In copper cookware the copper is coated, the part that touches food isn't copper

[–] KnilAdlez@hexbear.net 20 points 4 days ago

Generally those are lined with something to prevent a harmful amount of copper leaching. That being said, if they are not treated correctly, the lining can come off and then they would become dangerous. I use ceramic copper pans and I have felt no ill effects yet, but I am very careful with how I cook with them and clean them.

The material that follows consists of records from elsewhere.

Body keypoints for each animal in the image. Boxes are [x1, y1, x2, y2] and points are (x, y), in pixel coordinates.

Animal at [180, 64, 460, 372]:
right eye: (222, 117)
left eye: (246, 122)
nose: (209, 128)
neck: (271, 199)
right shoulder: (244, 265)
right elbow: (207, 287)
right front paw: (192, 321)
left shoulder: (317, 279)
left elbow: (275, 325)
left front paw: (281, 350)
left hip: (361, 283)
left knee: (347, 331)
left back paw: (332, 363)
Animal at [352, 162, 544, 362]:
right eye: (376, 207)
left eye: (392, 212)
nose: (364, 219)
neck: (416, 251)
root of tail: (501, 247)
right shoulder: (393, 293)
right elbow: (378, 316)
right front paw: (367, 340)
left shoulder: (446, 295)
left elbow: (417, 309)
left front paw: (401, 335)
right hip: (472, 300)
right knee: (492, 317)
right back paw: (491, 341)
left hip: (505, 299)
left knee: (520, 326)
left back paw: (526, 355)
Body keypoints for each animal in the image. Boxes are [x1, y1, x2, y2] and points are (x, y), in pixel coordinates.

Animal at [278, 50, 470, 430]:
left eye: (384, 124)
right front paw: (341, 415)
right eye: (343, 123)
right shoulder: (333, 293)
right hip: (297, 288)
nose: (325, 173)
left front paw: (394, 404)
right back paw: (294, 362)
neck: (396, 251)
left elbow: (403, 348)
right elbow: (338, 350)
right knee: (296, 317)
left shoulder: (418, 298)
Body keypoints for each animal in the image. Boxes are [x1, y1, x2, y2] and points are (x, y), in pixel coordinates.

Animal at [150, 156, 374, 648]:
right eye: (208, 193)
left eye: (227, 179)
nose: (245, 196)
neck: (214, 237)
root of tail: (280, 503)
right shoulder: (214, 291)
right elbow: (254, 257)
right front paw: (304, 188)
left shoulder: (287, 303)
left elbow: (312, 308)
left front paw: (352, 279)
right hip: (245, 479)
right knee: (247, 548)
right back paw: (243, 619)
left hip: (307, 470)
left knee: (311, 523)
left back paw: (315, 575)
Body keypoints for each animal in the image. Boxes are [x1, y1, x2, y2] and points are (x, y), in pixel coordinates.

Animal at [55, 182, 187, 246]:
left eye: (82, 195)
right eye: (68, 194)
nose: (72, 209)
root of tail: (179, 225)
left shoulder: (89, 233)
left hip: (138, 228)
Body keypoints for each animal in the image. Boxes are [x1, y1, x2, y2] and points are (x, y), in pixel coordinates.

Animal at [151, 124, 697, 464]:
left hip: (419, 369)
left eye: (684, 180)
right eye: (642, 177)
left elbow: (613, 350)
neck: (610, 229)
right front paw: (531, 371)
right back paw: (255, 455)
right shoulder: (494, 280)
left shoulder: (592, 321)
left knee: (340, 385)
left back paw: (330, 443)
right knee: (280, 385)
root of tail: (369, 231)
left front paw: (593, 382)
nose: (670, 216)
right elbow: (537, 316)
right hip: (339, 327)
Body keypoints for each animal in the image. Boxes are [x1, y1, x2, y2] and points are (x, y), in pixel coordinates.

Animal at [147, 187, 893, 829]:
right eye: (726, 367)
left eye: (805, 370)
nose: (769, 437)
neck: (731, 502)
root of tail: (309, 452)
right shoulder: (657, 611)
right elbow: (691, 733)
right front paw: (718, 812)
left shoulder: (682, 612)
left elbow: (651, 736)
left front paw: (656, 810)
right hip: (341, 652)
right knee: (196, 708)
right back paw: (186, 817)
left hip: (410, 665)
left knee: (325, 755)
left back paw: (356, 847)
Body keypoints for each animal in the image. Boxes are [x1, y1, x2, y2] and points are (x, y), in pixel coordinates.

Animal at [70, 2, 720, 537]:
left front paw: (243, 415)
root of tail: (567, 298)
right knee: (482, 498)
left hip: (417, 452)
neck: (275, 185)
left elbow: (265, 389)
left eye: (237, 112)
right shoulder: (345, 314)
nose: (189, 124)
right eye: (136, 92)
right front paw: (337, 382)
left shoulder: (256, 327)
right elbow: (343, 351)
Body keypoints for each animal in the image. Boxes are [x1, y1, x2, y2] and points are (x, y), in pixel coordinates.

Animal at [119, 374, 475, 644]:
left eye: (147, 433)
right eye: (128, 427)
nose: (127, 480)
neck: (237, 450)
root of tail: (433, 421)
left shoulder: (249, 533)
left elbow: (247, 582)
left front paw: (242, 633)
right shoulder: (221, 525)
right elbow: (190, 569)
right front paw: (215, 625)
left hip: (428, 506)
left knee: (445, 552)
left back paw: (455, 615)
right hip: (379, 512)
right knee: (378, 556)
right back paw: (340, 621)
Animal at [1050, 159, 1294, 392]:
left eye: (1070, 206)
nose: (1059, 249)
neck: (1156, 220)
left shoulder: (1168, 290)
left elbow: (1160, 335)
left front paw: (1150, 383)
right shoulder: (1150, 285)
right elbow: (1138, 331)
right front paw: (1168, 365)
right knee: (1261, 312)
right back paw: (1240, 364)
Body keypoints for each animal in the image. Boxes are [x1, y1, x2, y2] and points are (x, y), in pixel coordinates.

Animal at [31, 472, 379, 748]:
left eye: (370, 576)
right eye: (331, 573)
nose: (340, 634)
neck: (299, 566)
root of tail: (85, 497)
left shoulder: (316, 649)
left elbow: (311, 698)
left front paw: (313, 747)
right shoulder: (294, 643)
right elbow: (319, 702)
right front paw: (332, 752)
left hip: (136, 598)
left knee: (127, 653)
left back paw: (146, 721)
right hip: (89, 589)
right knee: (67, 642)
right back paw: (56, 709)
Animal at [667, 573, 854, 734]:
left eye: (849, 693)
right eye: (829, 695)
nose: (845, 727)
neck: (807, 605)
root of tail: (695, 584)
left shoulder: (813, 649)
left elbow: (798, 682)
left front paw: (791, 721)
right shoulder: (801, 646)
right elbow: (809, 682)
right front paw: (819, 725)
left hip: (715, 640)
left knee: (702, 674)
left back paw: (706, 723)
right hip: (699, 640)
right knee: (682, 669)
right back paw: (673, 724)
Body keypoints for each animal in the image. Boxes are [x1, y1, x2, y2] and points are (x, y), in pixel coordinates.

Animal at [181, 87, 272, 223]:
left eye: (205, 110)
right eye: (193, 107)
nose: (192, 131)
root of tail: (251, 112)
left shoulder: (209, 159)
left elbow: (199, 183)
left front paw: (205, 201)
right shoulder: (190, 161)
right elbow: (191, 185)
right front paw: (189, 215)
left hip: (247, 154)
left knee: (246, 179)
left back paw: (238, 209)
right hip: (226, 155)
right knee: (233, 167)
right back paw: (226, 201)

[–] ragebutt@lemmy.dbzer0.com 2 points 3 days ago

Metallic copper is safe (otherwise residential water pipes would be a terrible idea) but the salt form is not

The issue is that heat + something reactive can make salts. Copper sulfate from cooking onions for example. As a result copper pans are typically lined with a thin layer of a nonreactive metal like tin. This makes them both ridiculously expensive AND impractical because when the tin layer starts to wear away you have to get it re-tinned. This can be done at home but the bougie person with all copper cookware generally isn’t going to do that

Obviously cookware with “copper layers” embedded doesn’t have that drawback but this is marketing nonsense for the most part. “Better heat transfer” may be technically true but people have been cooking fantastic food on carbon steel pans for like 100 years and cast iron since the Han dynasty. If someone needs fancy cookware over a $30 pan it’s a skill issue

As you said cast iron does leech as well but it leeches dietary iron, which for most people is beneficial. Seasoning layer does not prevent this.